High Availability

High Availability

Introduction

High Availability (HA) of Universal Automation Center means that it has been set up to be a redundant system; in addition to the components that are processing work, there are back-up components available to continue processing through hardware or software failure.

This page describes a High Availability environment, how High Availability components recover in the event of such a failure, and what actions, if any, the user must take.

High Availability System

The following illustration is a typical, although simplified, Universal Automation Center system in a High Availability environment.

In this environment, there are:

The components in blue are active and operating. The components in gray are available for operations but currently are inactive (passive).
 
 

See High Availability Components for a detailed description of how each component type functions in a High Availability environment.

High Availability Components

This section provides detailed information on the cluster nodes and Agents in a High Availability environment.

Cluster Nodes

Each Universal Automation Center installation consists of one or more instances of Universal Controller; each instance is a cluster node. Only one node is required in a Universal Automation Center system; however, in order to run a High Availability configuration, you must run at least two nodes.

At any given time under High Availability, one node operates in Active mode and the remaining nodes operate in Passive mode (see Determining Mode of a Cluster Node at Start-up).

An Active node performs all system processing functions; Passive nodes can perform limited processing functions.

Passive Cluster Node Restrictions

Passive cluster nodes cannot execute any automated or scheduled work.

Also, from a Passive node you cannot:

However, Passive nodes do let you perform a limited number of processing functions, such as:

  • Launch tasks.

  • Monitor and display data.

  • Access the database.

  • Generate reports.

Agent

The Agent runs as a Windows service or Linux/Unix daemon. A cluster node sends a request to the Agent to perform a function. The Agent processes the request, gathers data about the operation of the client machine, and sends status and results back to the node. It performs these functions by exchanging messages with the node.

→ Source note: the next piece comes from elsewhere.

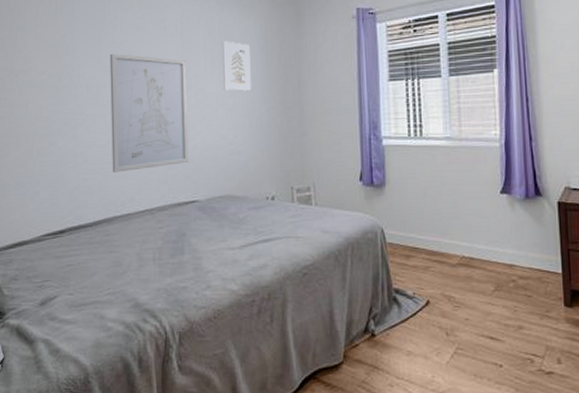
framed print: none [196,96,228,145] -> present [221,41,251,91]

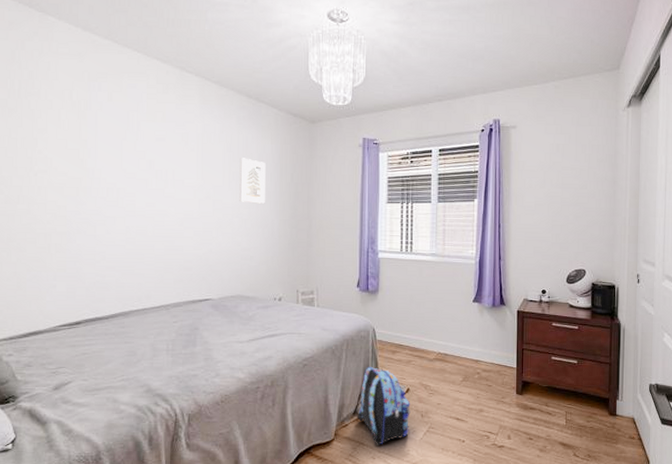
wall art: present [109,53,188,173] -> none [130,161,205,271]
backpack: none [368,274,433,370] -> present [357,366,411,445]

Once an Agent has registered with a node, you can view it by selecting that Agent type from the Agents & Connections navigation pane of the user interface. A list displays showing all the registered Agents of that type. See Agents Overview for more information.

If an Agent fails, Universal Broker restarts it. The Agent then attempts to determine what tasks or functions were in process at the time of failure.

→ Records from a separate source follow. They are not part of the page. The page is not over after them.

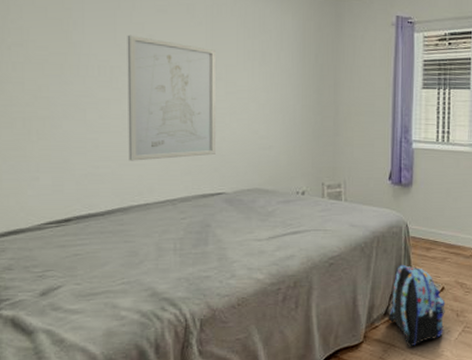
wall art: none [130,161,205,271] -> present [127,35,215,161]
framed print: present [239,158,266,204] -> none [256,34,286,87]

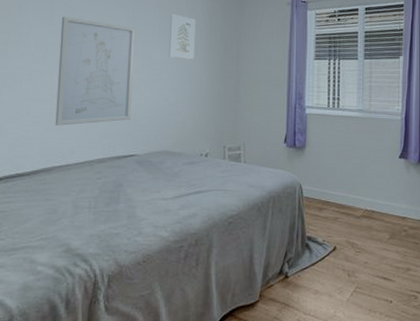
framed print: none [256,34,286,87] -> present [168,14,196,59]
backpack: present [388,264,446,347] -> none [283,224,337,307]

Warm Start Processing is a term used to refer to a process UAG goes through upon startup by which all task instances that were active at the time of the last shutdown (intentional or otherwise) are reviewed and proper action is taken based on state and platform.

  • Task instances running on Windows and z/OS platforms are resumed when a Warm Start is attempted.

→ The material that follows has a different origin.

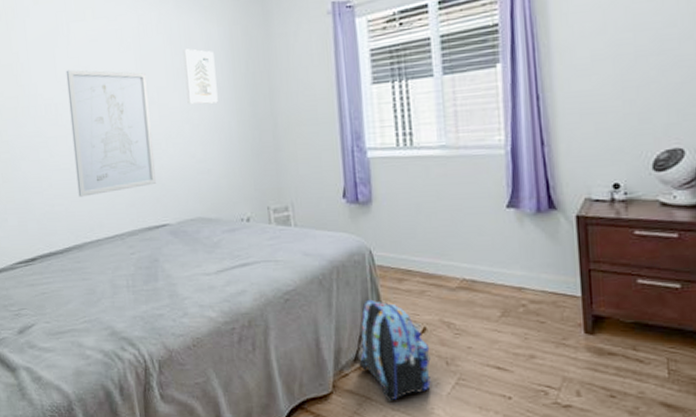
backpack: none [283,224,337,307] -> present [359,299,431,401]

  • Task instances running on Unix and Linux platforms are set to IN-DOUBT status when a Warm Start is attempted.  

In order to support such a determination, Agent task processing includes the following steps:

Step 1

Each time the Agent receives a task, it writes to cache a record called [guid]_job, where [guid] is a unique tracking number assigned to the task instance.

Step 2

As the task runs, the Agent updates the [guid]_job record with status information.

Step 3

When the task run completes, the Agent deletes the [guid]_job record.

Step 4

If an Agent is restarted, it looks in the cache for [guid]_job records. If any are found, the Agent looks at the status. If the record indicates that the job is supposed to be running, the Agent searches the system to locate it. If the Agent is able to locate the task and resume tracking, it continues and marks the task resumed. If the Agent is not able to resume tracking a task, it returns a message to the cluster node, setting the status of the task instance to IN-DOUBT. This then requires manual follow-up to determine the state of the process.

As illustrated below, the Agent reads/writes a record to its agent/cache directory for each task instance that it manages.
 

Universal Message Service (OMS)

Universal Message Service (OMS) sends and receives messages between the cluster nodes and Agents.

OMS consists of an OMS Server and an OMS Administration Utility. The OMS clients - cluster nodes and Agents - establish persistent TCP/IP socket connections with the OMS Server.

OMS provides for reliable message communication by persisting all OMS queued messages to persistent storage. The OMS Server maintains OMS queues in an OMS message database that resides on persistent storage.

See Universal Message Service (OMS) for detailed information on OMS.

How High Availability Works

In a High Availability environment, passive cluster nodes play the role of standby servers to the active (primary) cluster nodes server. All running cluster nodes issue heartbeats and check the mode (status) of other running cluster nodes, both when they start up and continuously during operations. If a cluster node that currently is processing work can no longer do so, one of the other cluster nodes will take over and continue processing.